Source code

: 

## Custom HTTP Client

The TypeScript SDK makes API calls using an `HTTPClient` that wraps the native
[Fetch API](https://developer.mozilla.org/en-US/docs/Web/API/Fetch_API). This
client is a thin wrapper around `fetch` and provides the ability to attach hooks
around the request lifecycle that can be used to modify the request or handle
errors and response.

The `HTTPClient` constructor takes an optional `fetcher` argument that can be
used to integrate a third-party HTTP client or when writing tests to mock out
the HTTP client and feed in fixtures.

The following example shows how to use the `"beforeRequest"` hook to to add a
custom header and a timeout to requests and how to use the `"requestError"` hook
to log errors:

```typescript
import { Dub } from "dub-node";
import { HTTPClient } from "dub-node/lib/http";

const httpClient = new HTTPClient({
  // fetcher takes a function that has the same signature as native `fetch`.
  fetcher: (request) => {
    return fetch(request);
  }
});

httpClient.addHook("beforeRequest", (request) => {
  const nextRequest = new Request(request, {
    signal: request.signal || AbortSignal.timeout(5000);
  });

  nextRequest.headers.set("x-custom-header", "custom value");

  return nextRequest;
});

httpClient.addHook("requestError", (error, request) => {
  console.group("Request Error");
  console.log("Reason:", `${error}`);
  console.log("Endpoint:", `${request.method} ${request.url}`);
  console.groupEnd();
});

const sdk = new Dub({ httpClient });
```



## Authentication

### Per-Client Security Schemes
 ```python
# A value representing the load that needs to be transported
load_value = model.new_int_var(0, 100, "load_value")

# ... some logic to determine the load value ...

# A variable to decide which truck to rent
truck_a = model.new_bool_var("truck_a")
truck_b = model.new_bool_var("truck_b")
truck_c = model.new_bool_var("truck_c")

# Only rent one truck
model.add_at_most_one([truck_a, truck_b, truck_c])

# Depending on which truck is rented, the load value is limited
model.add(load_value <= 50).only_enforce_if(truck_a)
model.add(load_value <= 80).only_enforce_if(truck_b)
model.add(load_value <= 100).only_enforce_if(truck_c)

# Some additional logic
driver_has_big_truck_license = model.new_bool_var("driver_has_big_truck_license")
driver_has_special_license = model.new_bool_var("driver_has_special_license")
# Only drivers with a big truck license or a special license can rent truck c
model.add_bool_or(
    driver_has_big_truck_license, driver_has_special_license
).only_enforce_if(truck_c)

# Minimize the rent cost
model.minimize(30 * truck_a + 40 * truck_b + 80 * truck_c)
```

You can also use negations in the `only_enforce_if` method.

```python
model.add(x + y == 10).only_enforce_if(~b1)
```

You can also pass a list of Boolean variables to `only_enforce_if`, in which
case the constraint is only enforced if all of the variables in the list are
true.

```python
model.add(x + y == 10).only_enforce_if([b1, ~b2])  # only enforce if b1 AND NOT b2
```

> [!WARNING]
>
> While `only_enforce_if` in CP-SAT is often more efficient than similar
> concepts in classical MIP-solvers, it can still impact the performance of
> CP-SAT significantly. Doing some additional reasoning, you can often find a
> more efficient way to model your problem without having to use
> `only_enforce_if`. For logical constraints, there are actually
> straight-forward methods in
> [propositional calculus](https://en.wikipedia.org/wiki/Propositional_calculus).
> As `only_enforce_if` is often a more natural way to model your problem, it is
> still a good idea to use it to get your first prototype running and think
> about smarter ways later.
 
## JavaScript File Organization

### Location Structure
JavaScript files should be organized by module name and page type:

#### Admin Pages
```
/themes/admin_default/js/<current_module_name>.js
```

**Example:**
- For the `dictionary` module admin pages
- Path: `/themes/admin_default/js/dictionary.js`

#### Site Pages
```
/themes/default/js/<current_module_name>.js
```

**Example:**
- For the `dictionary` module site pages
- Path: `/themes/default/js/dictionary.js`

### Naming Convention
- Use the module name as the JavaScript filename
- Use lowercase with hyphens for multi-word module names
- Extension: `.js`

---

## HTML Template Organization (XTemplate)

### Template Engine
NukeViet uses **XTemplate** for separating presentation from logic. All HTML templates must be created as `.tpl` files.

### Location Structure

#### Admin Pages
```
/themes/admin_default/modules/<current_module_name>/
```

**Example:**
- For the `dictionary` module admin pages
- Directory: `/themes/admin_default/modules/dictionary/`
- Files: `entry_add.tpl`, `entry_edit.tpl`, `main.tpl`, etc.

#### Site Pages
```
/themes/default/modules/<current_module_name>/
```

[INSTRUCTIONS TO FOLLOW]
Looking at the data above, say how many lines contain the word "return", with no added words.

[TASK RESPONSE]
2